__Assignment__.
Among these records, tally each line with the word "depth"; the answer is that number alone.
*** Material for this task Section Begins ***
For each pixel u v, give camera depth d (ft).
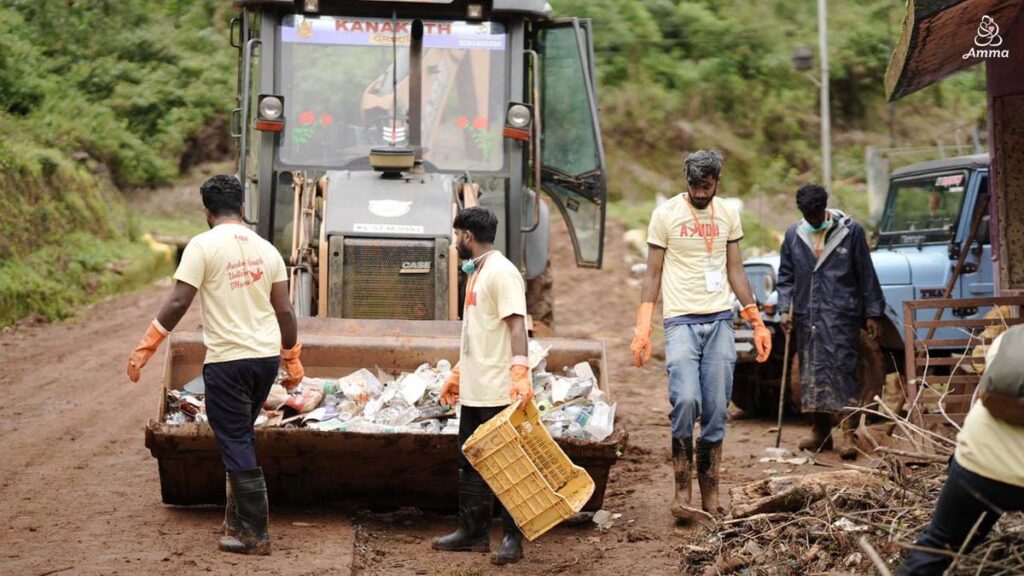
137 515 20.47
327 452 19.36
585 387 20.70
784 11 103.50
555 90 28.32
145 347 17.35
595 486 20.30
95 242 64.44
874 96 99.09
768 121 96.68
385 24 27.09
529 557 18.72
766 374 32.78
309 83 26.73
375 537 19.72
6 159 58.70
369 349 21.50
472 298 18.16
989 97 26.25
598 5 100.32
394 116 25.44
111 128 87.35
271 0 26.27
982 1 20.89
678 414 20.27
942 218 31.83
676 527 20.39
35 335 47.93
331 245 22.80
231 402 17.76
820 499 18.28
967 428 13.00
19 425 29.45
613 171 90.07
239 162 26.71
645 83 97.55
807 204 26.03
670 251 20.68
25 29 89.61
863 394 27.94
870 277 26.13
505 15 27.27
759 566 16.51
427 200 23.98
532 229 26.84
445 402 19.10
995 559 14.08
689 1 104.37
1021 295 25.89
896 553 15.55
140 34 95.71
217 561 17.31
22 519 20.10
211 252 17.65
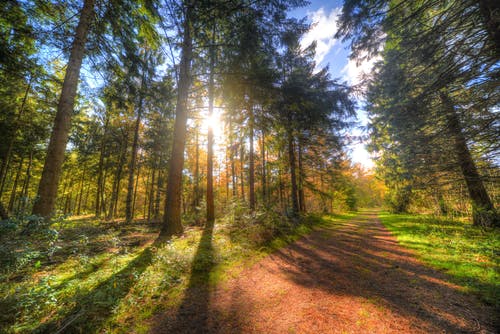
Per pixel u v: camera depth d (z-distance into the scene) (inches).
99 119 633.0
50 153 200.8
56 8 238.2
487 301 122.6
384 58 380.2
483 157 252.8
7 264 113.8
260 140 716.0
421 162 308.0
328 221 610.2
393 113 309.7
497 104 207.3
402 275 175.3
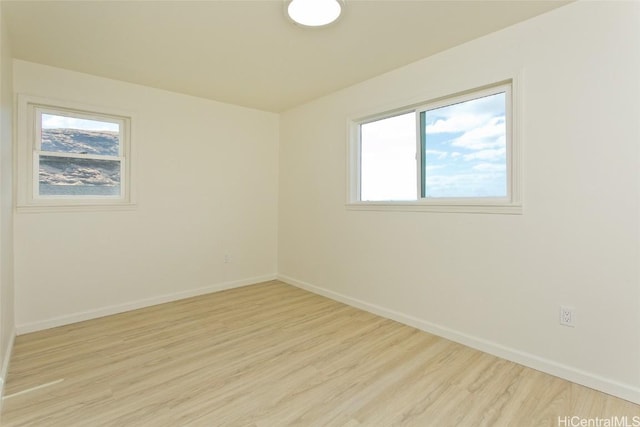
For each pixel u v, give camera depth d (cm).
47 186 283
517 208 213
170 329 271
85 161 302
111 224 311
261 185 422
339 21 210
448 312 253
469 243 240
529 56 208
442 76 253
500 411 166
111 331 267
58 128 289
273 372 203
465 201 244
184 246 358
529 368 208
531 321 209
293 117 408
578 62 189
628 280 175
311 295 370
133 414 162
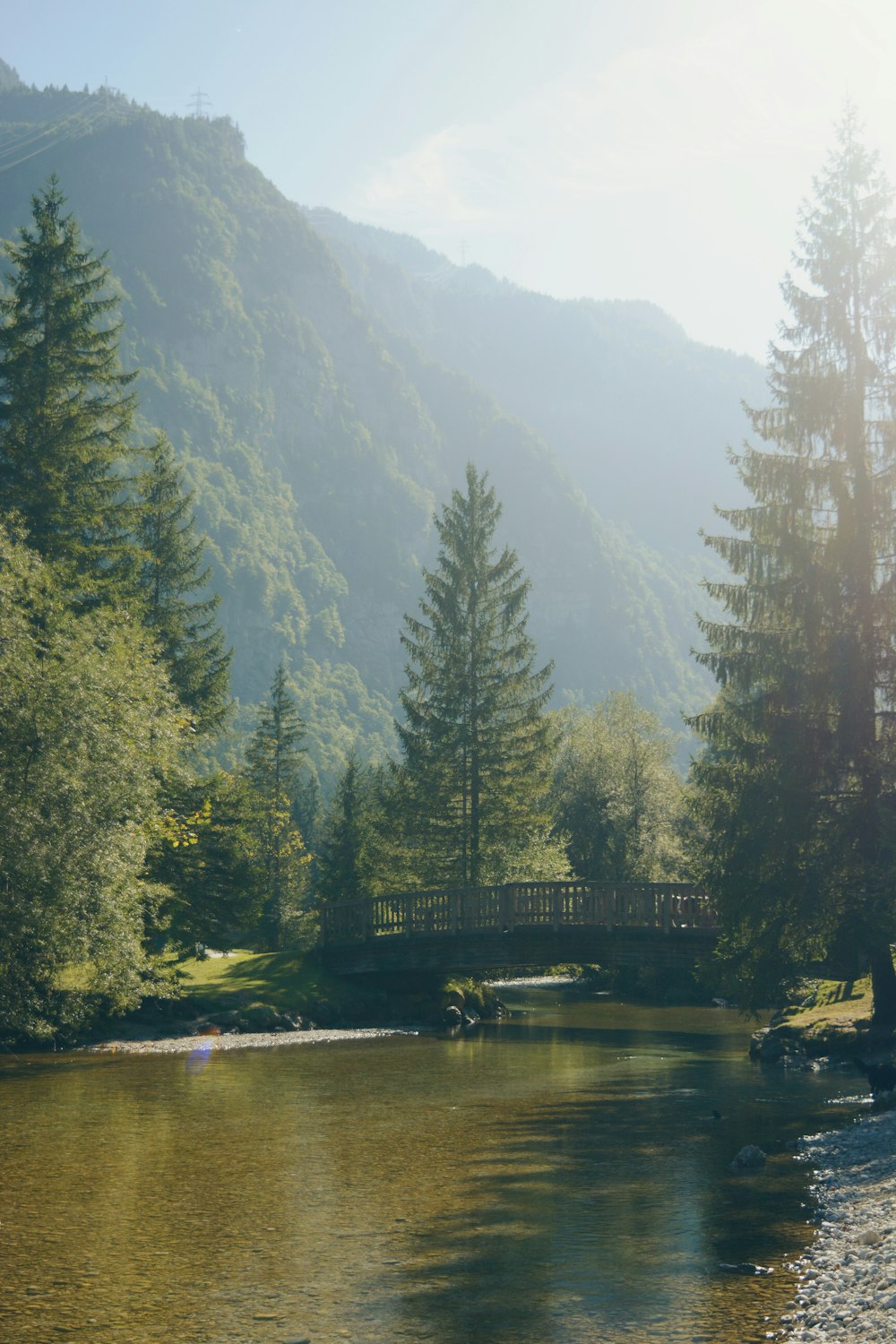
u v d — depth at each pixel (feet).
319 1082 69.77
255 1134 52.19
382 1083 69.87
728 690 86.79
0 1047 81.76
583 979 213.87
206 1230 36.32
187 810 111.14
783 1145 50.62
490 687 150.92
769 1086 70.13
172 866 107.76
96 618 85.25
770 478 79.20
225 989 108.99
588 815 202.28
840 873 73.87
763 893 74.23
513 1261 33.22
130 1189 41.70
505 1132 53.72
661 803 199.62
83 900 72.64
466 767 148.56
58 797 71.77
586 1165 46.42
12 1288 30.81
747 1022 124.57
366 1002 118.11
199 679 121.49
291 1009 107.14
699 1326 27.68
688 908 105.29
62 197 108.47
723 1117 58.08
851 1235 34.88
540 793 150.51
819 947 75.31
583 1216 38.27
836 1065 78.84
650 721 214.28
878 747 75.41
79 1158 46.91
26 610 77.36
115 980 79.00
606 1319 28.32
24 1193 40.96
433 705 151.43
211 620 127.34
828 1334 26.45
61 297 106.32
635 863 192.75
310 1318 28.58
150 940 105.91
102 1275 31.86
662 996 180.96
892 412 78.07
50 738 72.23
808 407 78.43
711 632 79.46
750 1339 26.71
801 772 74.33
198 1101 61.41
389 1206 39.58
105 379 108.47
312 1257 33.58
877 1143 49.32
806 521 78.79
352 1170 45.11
*** Material for this task Section Ends ***
__Output of the exercise__.
4